Ona gaguejou, e olhou timidamente para baixo, sentindo a raiva abandoná-lo e esfriá-lo. Não havia parado para pensar no que a revelação sobre a Guilda dos Mercenários havia causado em Loretta, nem por um instante.

 - Pelo visto se lembra. - Continuou. - Bem, foi mais ou menos o seu caso. Eu realmente não sabia o que fazer. Só que eu não fugi. Não desisti da vida. Você, sim. Acho que o seu problema... - se inclinou para mais perto, até que Ona pudesse se ver refletido no púrpura de seus olhos. - ...foi não aceitar que Ankho poderia cometer um erro.

 - Erro? Erro? O erro dele me custou tudo que eu tinha!

 - Não estou aqui para discutir isso. Estou aqui para informá-lo sobre seu problema de idolatria a humanos. Desde o início da viagem, você tratou Ankho como um deus. Vou te dizer uma coisa: nós humanos erramos. Você e muitas pessoas têm o problema em achar que seus ídolos são perfeitos. Que estão acima de nós. Sinto dizer, mas estão errados.

Ona ficou quieto, enquanto pensamentos ziguezagueavam em sua mente. - Espera então que eu o perdoe?

 - Pouco me importa se você o perdoar ou não. Isso não é problema meu, nem o motivo que fez você fugir. Fugiu por não aceitar que seu ídolo cometia erros. 
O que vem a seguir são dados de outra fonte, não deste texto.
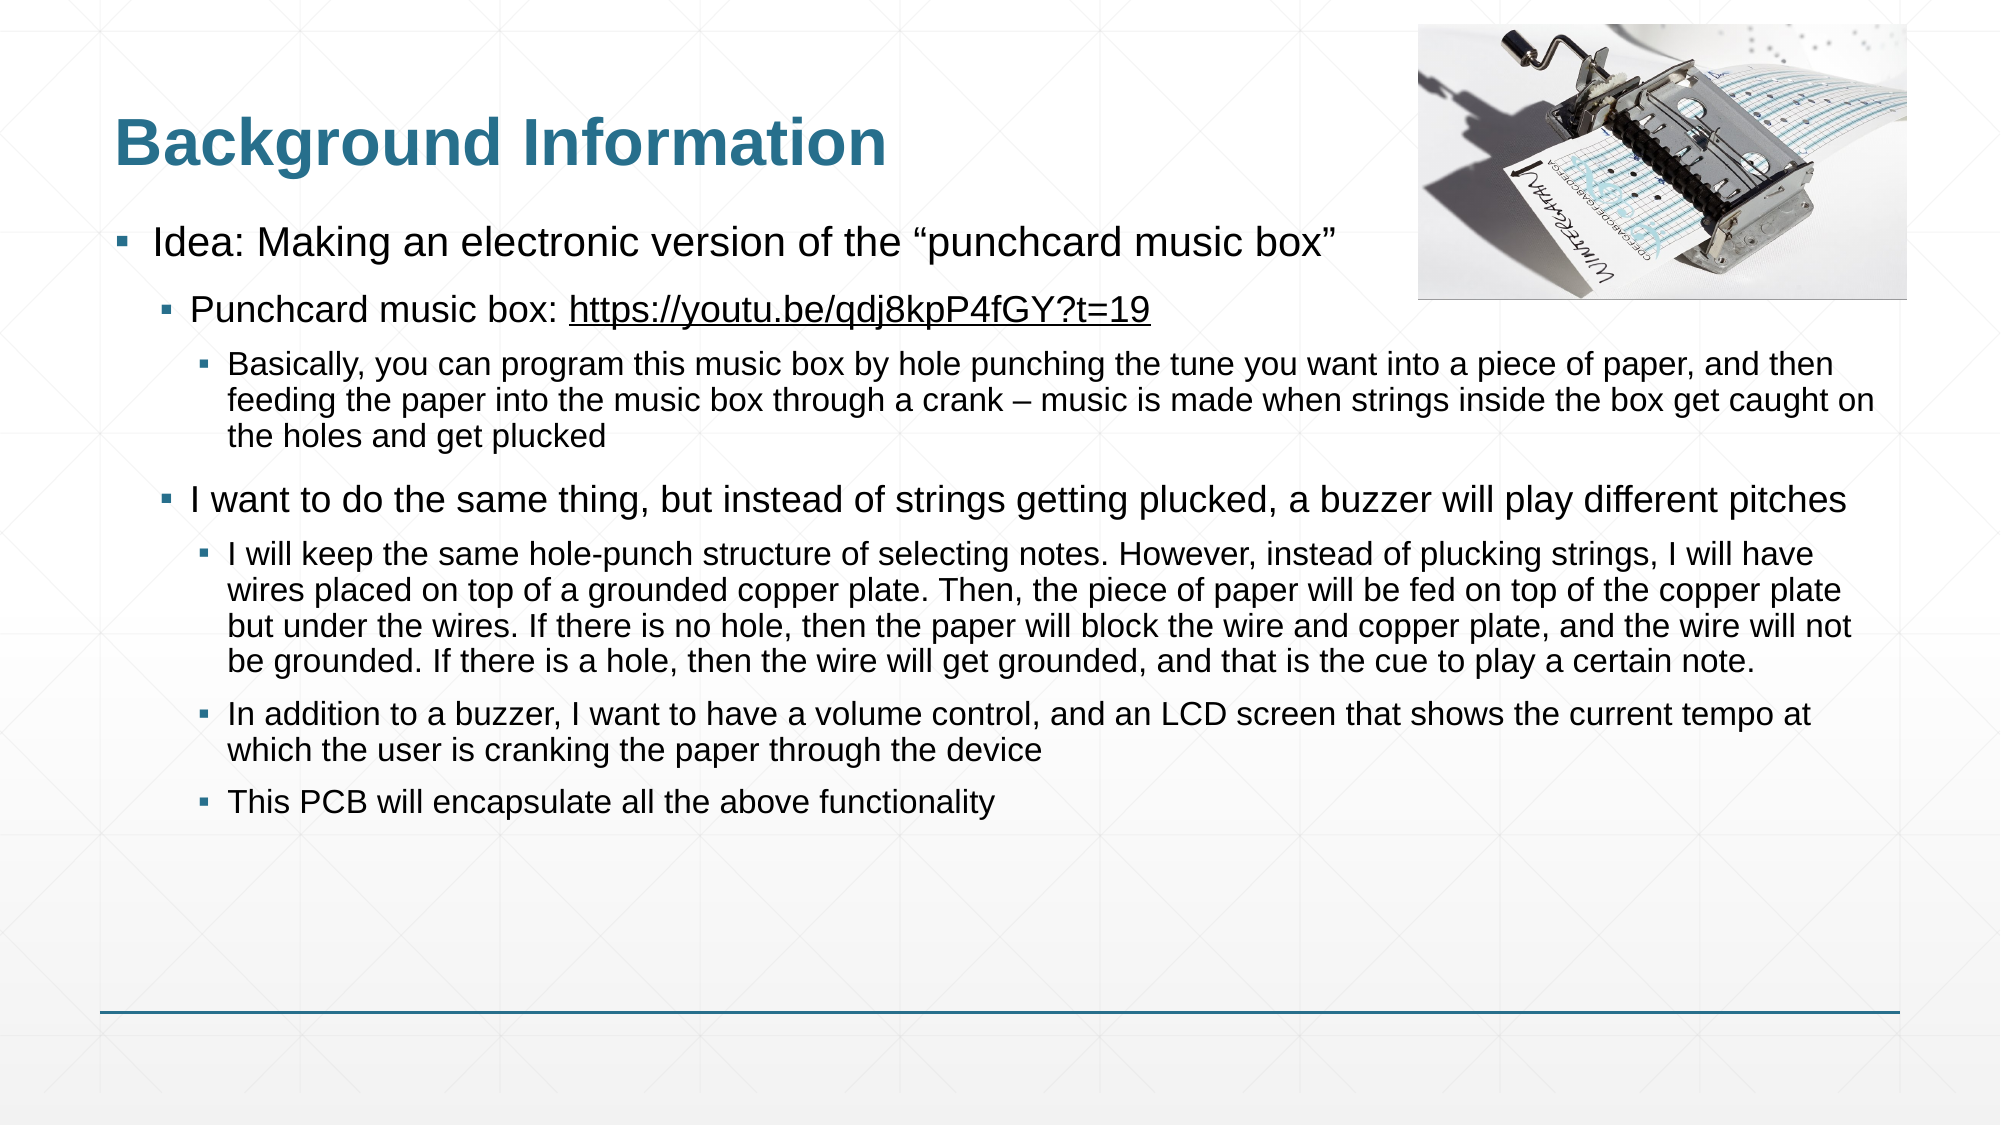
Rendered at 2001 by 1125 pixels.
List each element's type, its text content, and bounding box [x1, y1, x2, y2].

picture [1418, 24, 1907, 300]
title Background Information [99, 37, 1418, 188]
list Idea: Making an electronic version of the “punchcard music box” Punchcard music box: https://youtu.be/qdj8kpP4fGY?t=19 Basically, you can program this music box by hole punching the tune you want into a piece of paper, and then feeding the paper into the music box through a crank – music is made when strings inside the box get caught on the holes and get plucked I want to do the same thing, but instead of strings getting plucked, a buzzer will play different pitches I will keep the same hole-punch structure of selecting notes. However, instead of plucking strings, I will have wires placed on top of a grounded copper plate. Then, the piece of paper will be fed on top of the copper plate but under the wires. If there is no hole, then the paper will block the wire and copper plate, and the wire will not be grounded. If there is a hole, then the wire will get grounded, and that is the cue to play a certain note. In addition to a buzzer, I want to have a volume control, and an LCD screen that shows the current tempo at which the user is cranking the paper through the device This PCB will encapsulate all the above functionality [99, 212, 1900, 1007]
Por um tempo, o único som que os visitava era o crepitar do fogo.

 - Olhe, não é o fim do mundo. - disse Loretta, percebendo o olhar vazio de Ona. - Você passou tanto tempo à sombra de Ankho que não percebeu o quanto fez. Salvou Lisa, resgatou dezenas de prisioneiros, droga, você que atiçou essa rebelião! Lisa e os gêmeos ficaram preocupados com você, pois se tornou importante para eles. 

Ona ergueu os olhos, e finalmente percebeu as figuras de Tony, Marcus e Lisa na escuridão. Eis que de repente estava rubro.
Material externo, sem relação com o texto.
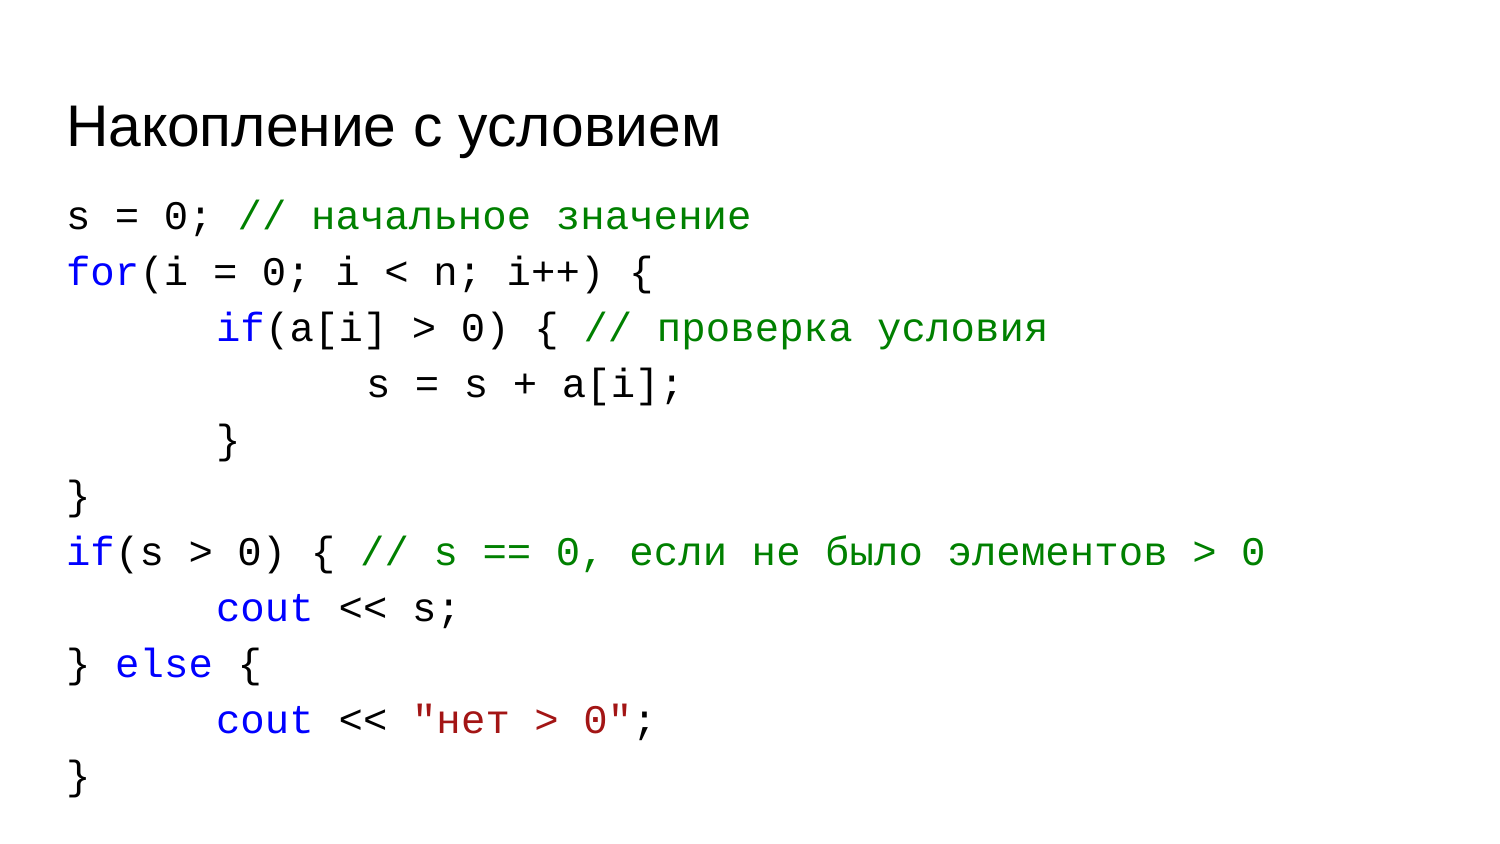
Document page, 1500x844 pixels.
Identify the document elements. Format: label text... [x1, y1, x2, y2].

text_box s = 0; // начальное значение for(i = 0; i < n; i++) { if(a[i] > 0) { // проверка условия s = s + a[i]; } } if(s > 0) { // s == 0, если не было элементов > 0 cout << s; } else { cout << "нет > 0"; } [51, 166, 1449, 813]
title Накопление с условием [51, 72, 1449, 166]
 - Eu sei o que está passando. - Continuou a ex-mercenária. - Mas não são motivos para fugir. São apenas motivos para superar e seguir em frente. Pode parecer difícil, e acredite, é. Só que agora você não tem que fazer isso tudo sozinho. Tem pessoas que se importam contigo. - Loretta se levantou. - Devo muito a você e Ankho. Na minha hora mais negra, me fizeram ver um novo sentido. - Ela então foi até sua barraca. 

Ona olhou para os outros três. Tony estava sorrindo alegremente, como se nada tivesse acontecido. Marcus estava carrancudo, como sempre, claramente demonstrando que não iriam em busca dele novamente. E Lisa... Lisa dava o sorriso mais caloroso que ele se lembrava. E esse sorriso o fez esquecer sobre Ankho, nem que por um instante. Mas era tudo que precisava.
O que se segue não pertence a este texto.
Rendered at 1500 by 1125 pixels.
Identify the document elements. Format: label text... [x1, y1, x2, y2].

 - Vamos para casa. - Disse Ona, finalmente.

Os dias se passaram, e eram os melhores que ele se lembrava. O caminho de volta era composto de algazarra, piadas e conversas. Ona mal pensava em Ankho de dia, embora à noite ficava refletindo, olhando para o teto da barraca como se as respostas do universo estivessem contidas no linho escuro. Ficava assim por horas, e finalmente decidiu o que faria de agora em diante. No entanto, evitaria Ankho por enquanto.

Estavam perto da prisão na manhã do quinto dia. Ona, Lisa e Tony estavam dentro da carroça, enquanto Marcus e Loretta conduziam a carroça na parte da frente. 

Foi tudo muito rápido. 

Uma flecha passou zunindo do lado de fora, perfurando o interior do veículo. Os três pararam instantaneamente o que estavam fazendo, enquanto observavam o projétil. Eis que outro atravessou, acertando Tony no joelho.

 - LORETTA... - Tentou Ona, mas uma nuvem de morte acertou o veículo. Ele puxou uma pele mais próxima e tentou cobrir Lisa e Tony, mas o garoto estava muito longe. Outra flecha acertou o punho dele. 

A carroça então balançou, e um machado cortou o tecido, fazendo a luz do sol incidir como uma faca luminosa. Um orc se lançava contra eles, tentando pular no veículo. Havia barulhos de flechas. sendo atiradas. Tony se levantou e tentou acertar o atacante, mas o machado cortou seu antebraço, fazendo jorrar sangue por todo o interior. Ele nem teve a oportunidade de gritar. O orc o puxou para fora, e houve um som de explosão. A carroça girou várias vezes, enquanto Ona e Lisa eram jogados um contra o outro, até que outra explosão trouxe a escuridão.